Esistono domande destinate a restare inevase, almeno nel breve periodo. Una di queste riguarda il web e le sue responsabilità nel rendere le opinioni delle persone incomplete e polarizzate. La Rete era stata salutata come una preziosa opportunità di apprendimento e conoscenza ma tra algoritmi e filter bubble, tra bot ed echo chamber, sono emersi molti limiti, soprattutto sul versante di quegli spazi che avrebbero dovuto incoraggiare l’interazione e il confronto, ovvero i social network. Eppure, stiamo capendo che un giudizio definitivo non può essere dato perché sondaggi, studi e ricerche stanno mostrando aspetti che molti avevano trascurato o interpretato in maniera troppo frettolosa. La rete non è né buona né cattiva in assoluto, al contrario vanno approfondite molte dinamiche che peraltro sono strettamente collegate alla psicologia cognitiva e possono quindi aiutare a comprendere come ragiona l’uomo anche lontano dai dispositivi elettronici.
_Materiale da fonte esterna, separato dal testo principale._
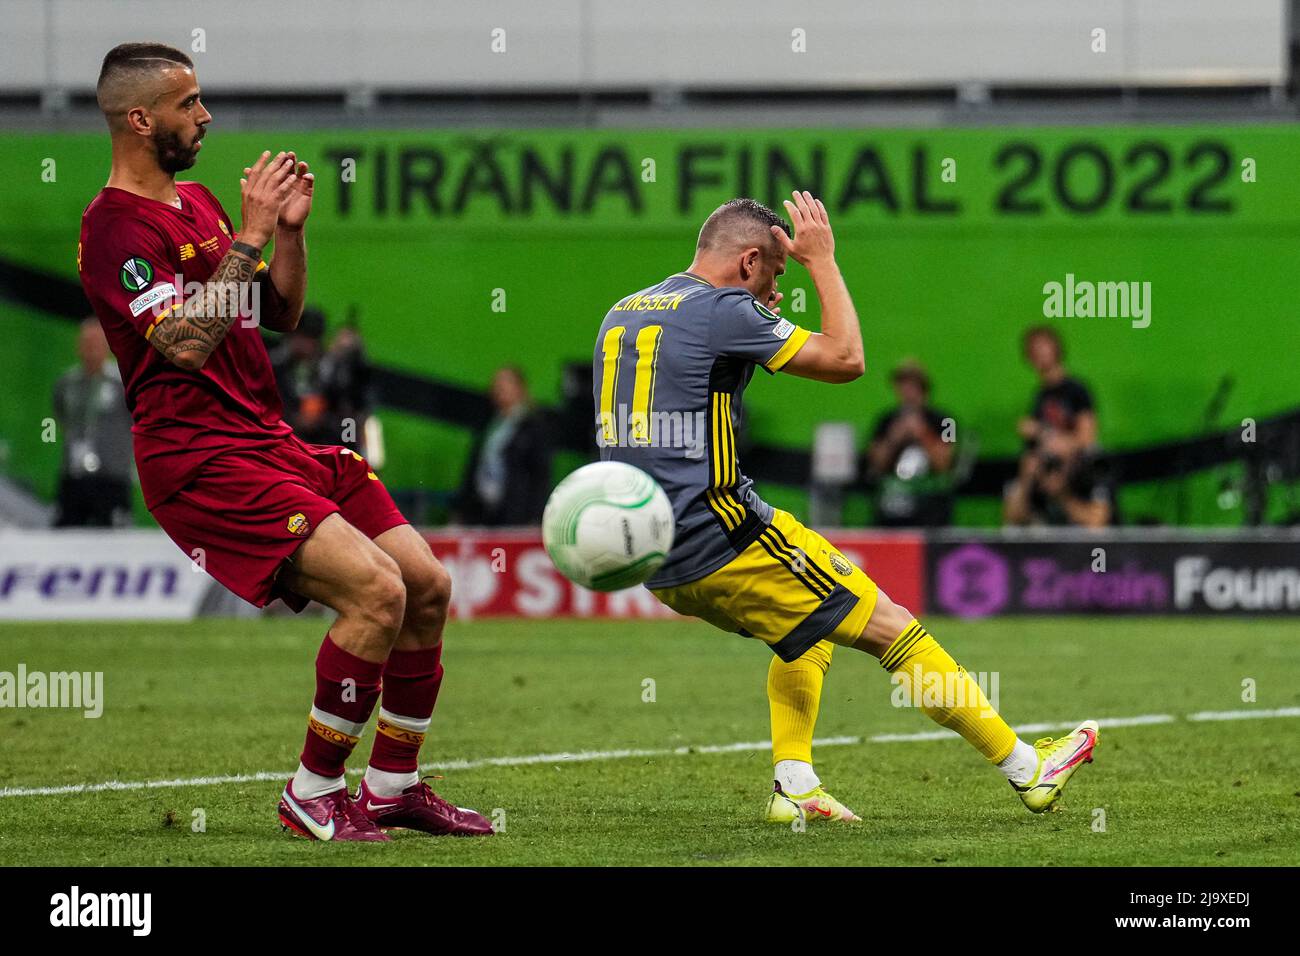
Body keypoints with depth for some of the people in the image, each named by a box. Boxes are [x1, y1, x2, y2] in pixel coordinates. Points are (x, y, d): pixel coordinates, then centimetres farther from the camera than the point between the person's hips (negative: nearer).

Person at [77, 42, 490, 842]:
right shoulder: (116, 226, -11)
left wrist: (291, 229, 6)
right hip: (202, 460, -9)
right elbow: (187, 342, -23)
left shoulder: (199, 203, 17)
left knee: (429, 587, 3)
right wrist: (250, 235, -20)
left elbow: (282, 316, 22)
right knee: (376, 592, -22)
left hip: (274, 442, 9)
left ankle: (394, 786, 16)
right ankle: (314, 794, -8)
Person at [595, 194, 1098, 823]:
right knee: (891, 628, 1)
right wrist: (822, 261, 5)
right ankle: (1028, 770, 3)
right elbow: (845, 358, -6)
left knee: (809, 630, 29)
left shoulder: (619, 315, 14)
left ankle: (793, 785, 14)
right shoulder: (722, 311, -10)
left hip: (658, 568, 8)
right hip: (721, 539, -8)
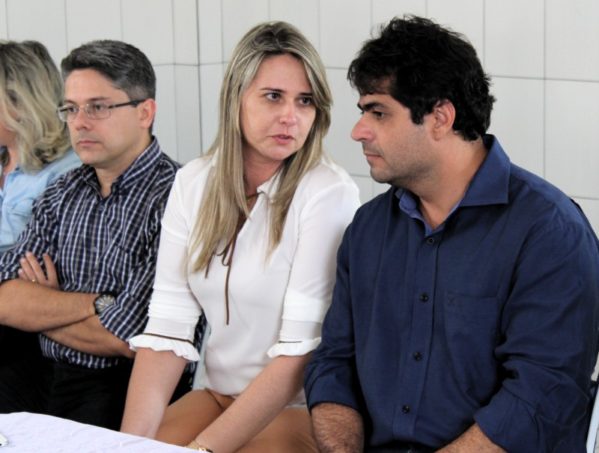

Tornando al Web, avreste mai pensato che esiste uno spazio dove è possibile sfidare le proprie convinzioni e mettere alla prova le proprie idee? Ebbene sì, esiste e a ricordarcelo è il Guardian, che riporta che cinque anni fa Kal Turnbull ha creato un forum su Reddit dall’eloquente nome “Change my mind”, che conta oggi 520mila iscritti. La piattaforma è stata oggetto di studio da parte della Columbia University e del Georgia Institute for Technology. In sostanza chi ne prende parte, seleziona un tema e mette letteralmente in discussione le proprie opinioni in merito. Se alla fine delle interazioni, un utente cambia la propria idea iniziale, assegna al proprio interlocutore un delta che, non a caso, è il simbolo della variazione e dunque di un cambiamento. Alla Cornell Universty hanno cercato di capire le caratteristiche dei post che hanno collezionato più delta, per individuare i fattori in grado di far modificare un punto di vista. Dopo uno studio di circa due anni, sono stati reputati come decisivi fattori come la lunghezza dei contenuti, la ricchezza di dettagli, la varietà del lessico adoperato e, in maniera quasi sorprendente, la consapevolezza circa i limiti delle posizioni presentate, adoperando esortazioni o avvertimenti. Turnbull ha chiarito che Change My View non è uno spazio di dibattito, dove si tende a prevalere sul proprio interlocutore, ma un luogo per conversare, cercare di capire qualcosa in più su un determinato tema e magari ammettere quando le proprie idee sono deboli o lacunose.
I ricercatori hanno riscontrato che chi usa più fonti online, presenta una minore predisposizione a rinchiudersi in echo chamber. Inoltre, chi è appassionato di politica tende a documentarsi su più fonti e diventa a sua volta un influencer per altri ed è di conseguenza meno probabile che finisca in una bolla
La Rete dunque non è solo il regno del caos e della disinformazione e, a quanto pare, non è nemmeno il principale indiziato della polarizzazione del dibattito pubblico. A scardinare anche questo pregiudizio ci hanno pensato i ricercatori dell’Oxford Internet Institute e dell’University of Ottawa, i quali hanno esaminato le interazioni di un campione di utenti nel Regno Unito, in base a sei caratteristiche: genere, reddito, etnia, età, interesse politico e ampiezza dell’uso dei social media. Ciò che è emerso è in contrasto con il luogo comune che si è diffuso da un po’ su rete e polarizzazione. Infatti, i ricercatori hanno riscontrato che chi usa più fonti online, presenta una minore predisposizione a rinchiudersi in echo chamber. Inoltre, chi è appassionato di politica tende a documentarsi su più fonti e diventa a sua volta un influencer per altri ed è di conseguenza meno probabile che finisca in una bolla. Al contrario, a rischiare di caderci sono gli utenti che si documentano su una sola fonte e che si interessano poco di politica. C’è da notare tuttavia, che si tratta di una categoria che difficilmente condizionerà altre persone con le proprie idee.
Come affermato in precedenza, uno degli aspetti più sorprendenti degli studi che hanno come oggetto il Web è riscontrare che le dinamiche analizzate riguardano l’uomo, prima ancora dell’utente e che probabilmente Internet le rende solo più veloci o più evidenti. Anche nelle interazioni quotidiane infatti, chi è poco interessato alla politica magari guarderà un solo talk show o leggerà un solo giornale, tendendo magari a fidarsi soprattutto di cosa dicono amici e conoscenti. Prima di puntare il dito contro Internet ed evidenziarne meccanismi controversi e inevitabili limiti, vanno quindi approfonditi i temi della psicologia e della sociologia, perché al centro di tutto resta sempre e comunque l’uomo.